Table of contents

  1. From Boolean function to a logic circuit
    1. Example
  2. Optimizing a circuit

From Boolean function to a logic circuit

The easiest path to go from a logic design to an actual logic circuit is to obtain its Boolean function and replace the logical addition, multiplication and negation operators by the logical OR, AND and NOT gates.

If the design is expressed as a truth table or a map (such as the ones described in K-Maps) it is better to transform them to the equivalent Boolean function.

Another representation presented in the section Map-entered Variables can be directly implemented with multiplexers, a medium scale integration (MSI) component described in section MUX/DEMUX.


The logic system defined by the truth table in Table 1:

Table 1: Truth table of function $F(x,y,z)$
$i$ $x$ $y$ $z$ $F$
0 0 0 0 0
1 0 0 1 1
2 0 1 0 0
3 0 1 1 0
4 1 0 0 0
5 1 0 1 0
6 1 1 0 1
7 1 1 1 1

can be represented by the function:

$F(x,y,z) = \overline{x}\overline{y}z + xy\overline{z} + xyz$

using Boolean algebra’s rules and laws the function can be re-arranged as

$\begin{align*} F(x,y,z) &= \overline{x}\overline{y}z + xy\underbrace{(\overline{z} + z)}_{=1}\\
F(x,y,z) &= \overline{x}\overline{y}z + xy \end{align*}$

By replacing the negations by NOT gates, the sum by an OR gate and the products by AND gates, the following circuit is implemented:

Optimizing a circuit

As it was shown in the example above, in general, a Boolean function is reduced before its implementation. The reduced expression leads to a more optimal circuit, with fewer gates and connections. In turn, this makes the circuit less complex and easier to implement, debug and repair. It may also reduce the total cost and energy requirements due to the reduced number of components. Additionally, if the circuit is being implemented with discrete components, it will be more compact in size.

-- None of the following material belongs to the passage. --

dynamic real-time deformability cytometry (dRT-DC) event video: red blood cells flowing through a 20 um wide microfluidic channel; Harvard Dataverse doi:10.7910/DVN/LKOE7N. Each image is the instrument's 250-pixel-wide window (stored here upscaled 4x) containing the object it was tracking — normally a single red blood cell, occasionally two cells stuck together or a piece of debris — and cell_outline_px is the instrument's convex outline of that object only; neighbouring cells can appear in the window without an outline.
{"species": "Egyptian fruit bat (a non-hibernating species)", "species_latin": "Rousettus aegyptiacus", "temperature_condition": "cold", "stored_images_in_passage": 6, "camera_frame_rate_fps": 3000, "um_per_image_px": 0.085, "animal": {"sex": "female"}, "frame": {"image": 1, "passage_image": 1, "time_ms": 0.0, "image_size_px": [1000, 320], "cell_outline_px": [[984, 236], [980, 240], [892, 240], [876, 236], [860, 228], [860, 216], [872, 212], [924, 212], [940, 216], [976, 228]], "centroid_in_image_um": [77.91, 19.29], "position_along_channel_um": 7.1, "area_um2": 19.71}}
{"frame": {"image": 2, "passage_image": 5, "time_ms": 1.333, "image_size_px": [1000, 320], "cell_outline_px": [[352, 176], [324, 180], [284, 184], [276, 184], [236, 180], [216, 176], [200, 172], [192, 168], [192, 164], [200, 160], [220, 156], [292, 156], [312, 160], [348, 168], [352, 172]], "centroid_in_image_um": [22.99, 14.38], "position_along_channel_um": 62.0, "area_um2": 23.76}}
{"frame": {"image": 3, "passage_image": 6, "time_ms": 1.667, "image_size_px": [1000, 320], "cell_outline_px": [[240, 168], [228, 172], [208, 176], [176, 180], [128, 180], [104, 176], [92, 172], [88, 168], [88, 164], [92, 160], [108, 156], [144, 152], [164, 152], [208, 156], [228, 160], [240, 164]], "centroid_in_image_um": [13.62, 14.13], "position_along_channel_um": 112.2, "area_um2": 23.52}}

There are several methods to minimise a logic function:

  1. Use the Boolean algebra’s laws and rules. This process is complex and difficult but it works for any function, independent of the number of variables.
  2. A graphical, visual inspection method based on the representation using Karnaugh Maps as described in section K-Maps or the extension using Map-entered Variables shown in section Map-entered variables or the
  3. A tabular recursive algorithm known as Quine-McCluskey method which is explained in section Quine McCluskey.
  4. Even other optimisation methods can be used (for instance, heuristic based, or evolutionary computation), specially with extremely large circuits or when additional restrictions need to be satisfied.